(What is being asked)
Each record must appear in the answer exactly as it does in the data.

(Supplied entries)
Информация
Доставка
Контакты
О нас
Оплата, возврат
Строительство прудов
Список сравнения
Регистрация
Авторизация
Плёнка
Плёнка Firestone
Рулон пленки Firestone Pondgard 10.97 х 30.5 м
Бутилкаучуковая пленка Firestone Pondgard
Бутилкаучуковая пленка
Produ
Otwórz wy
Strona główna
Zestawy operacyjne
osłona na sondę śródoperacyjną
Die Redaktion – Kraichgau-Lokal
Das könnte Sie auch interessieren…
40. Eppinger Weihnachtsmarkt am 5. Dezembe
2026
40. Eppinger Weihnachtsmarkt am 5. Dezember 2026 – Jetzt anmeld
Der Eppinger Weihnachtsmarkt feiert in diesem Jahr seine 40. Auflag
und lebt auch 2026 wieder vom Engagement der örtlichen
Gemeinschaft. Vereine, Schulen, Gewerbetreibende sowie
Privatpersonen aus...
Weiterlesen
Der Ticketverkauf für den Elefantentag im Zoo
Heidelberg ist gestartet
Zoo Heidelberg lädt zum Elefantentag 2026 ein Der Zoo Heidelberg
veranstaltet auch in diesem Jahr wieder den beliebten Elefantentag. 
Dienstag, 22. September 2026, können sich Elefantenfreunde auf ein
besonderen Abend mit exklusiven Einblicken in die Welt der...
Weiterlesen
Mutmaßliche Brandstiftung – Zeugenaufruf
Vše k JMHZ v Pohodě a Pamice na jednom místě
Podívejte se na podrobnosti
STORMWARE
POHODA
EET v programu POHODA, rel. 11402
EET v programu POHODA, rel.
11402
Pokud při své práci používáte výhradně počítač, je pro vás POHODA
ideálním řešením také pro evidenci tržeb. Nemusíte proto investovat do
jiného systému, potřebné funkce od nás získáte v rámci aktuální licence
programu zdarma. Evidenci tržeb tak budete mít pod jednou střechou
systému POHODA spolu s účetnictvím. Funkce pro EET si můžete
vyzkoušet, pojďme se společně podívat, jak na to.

(Solution to the exercise)
Информация
Доставка
Контакты
О нас
Оплата, возврат
Строительство прудов
Список сравнения
Регистрация
Авторизация
Плёнка
Плёнка Firestone
Рулон пленки Firestone Pondgard 10.97 х 30.5 м
Бутилкаучуковая пленка Firestone Pondgard
Бутилкаучуковая пленка
Produ
Otwórz wy
Strona główna
Zestawy operacyjne
osłona na sondę śródoperacyjną
Die Redaktion – Kraichgau-Lokal
Das könnte Sie auch interessieren…
40. Eppinger Weihnachtsmarkt am 5. Dezembe
2026
40. Eppinger Weihnachtsmarkt am 5. Dezember 2026 – Jetzt anmeld
Der Eppinger Weihnachtsmarkt feiert in diesem Jahr seine 40. Auflag
und lebt auch 2026 wieder vom Engagement der örtlichen
Gemeinschaft. Vereine, Schulen, Gewerbetreibende sowie
Privatpersonen aus...
Weiterlesen
Der Ticketverkauf für den Elefantentag im Zoo
Heidelberg ist gestartet
Zoo Heidelberg lädt zum Elefantentag 2026 ein Der Zoo Heidelberg
veranstaltet auch in diesem Jahr wieder den beliebten Elefantentag. 
Dienstag, 22. September 2026, können sich Elefantenfreunde auf ein
besonderen Abend mit exklusiven Einblicken in die Welt der...
Weiterlesen
Mutmaßliche Brandstiftung – Zeugenaufruf
Vše k JMHZ v Pohodě a Pamice na jednom místě
Podívejte se na podrobnosti
STORMWARE
POHODA
EET v programu POHODA, rel. 11402
EET v programu POHODA, rel.
11402
Pokud při své práci používáte výhradně počítač, je pro vás POHODA
ideálním řešením také pro evidenci tržeb. Nemusíte proto investovat do
jiného systému, potřebné funkce od nás získáte v rámci aktuální licence
programu zdarma. Evidenci tržeb tak budete mít pod jednou střechou
systému POHODA spolu s účetnictvím. Funkce pro EET si můžete
vyzkoušet, pojďme se společně podívat, jak na to.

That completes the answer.